Last week, a federal judge approved a $1-billion, 65-year settlement between the National Football League and more than 5,000 former players who had sued the league alleging they had suffered various medical conditions related to concussions sustained during their careers.
Although the agreement was reached in August 2013, it has been tweaked from both sides.
The final version was approved last week.
So, how is the new agreement different from the original one?
Apparently, the new agreement has more money available for players, especially retired players.
There is also more clarity with regard to the methods that will be used to determine how much each player gets. That would depend on how much disability or adverse health effects the retired player can show.
For example, players with more serious neurological diseases will likely get more than others who may not have suffered similar ailments.

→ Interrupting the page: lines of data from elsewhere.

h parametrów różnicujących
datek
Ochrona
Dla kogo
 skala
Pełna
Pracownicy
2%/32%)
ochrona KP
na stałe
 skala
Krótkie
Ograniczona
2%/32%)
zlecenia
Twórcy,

One concern many still have about the agreement is that it may shortchange players affected by chronic traumatic encephalopathy or CTE, a progressive degenerative disease of the brain found in football players because of repetitive brain trauma, especially concussions.

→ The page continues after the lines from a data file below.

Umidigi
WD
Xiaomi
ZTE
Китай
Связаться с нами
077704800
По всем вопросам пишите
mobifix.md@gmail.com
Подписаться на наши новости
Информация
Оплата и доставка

This is because of the challenges involved in showing it exists and how it is linked to the athlete’s football career.
About 200 players have opted out of the settlement, most likely because the money is not sufficient to cover their high medical costs.
Others believe that the NFL should be held accountable and that a settlement is a way for the league to evade taking full responsibility.

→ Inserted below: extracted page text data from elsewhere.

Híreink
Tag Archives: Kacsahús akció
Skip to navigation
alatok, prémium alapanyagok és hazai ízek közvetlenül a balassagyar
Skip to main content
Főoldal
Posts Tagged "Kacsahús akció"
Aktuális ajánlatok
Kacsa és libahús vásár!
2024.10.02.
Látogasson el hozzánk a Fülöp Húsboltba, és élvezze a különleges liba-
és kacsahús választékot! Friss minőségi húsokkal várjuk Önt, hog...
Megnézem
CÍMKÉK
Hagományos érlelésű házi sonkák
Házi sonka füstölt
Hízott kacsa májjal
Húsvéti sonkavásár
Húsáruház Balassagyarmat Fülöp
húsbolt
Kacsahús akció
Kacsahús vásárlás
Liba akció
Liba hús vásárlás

It is likely that the settlement announced last week will be appealed by some who are not satisfied by it.
Living with Brain Damage
About 2.4 million people suffer a traumatic brain injury in the United States each year.
Depending on the nature and extent of the injury, individuals with brain injuries can experience physical, emotional, cognitive and behavioral changes.
Brain damage is often catastrophic, which means the adverse effects are felt permanently by the person who suffers it.
As California brain injury attorneys who represent the rights of victims and their families, we hope the football players and their families get the justice they rightfully deserve and that the NFL is held accountable.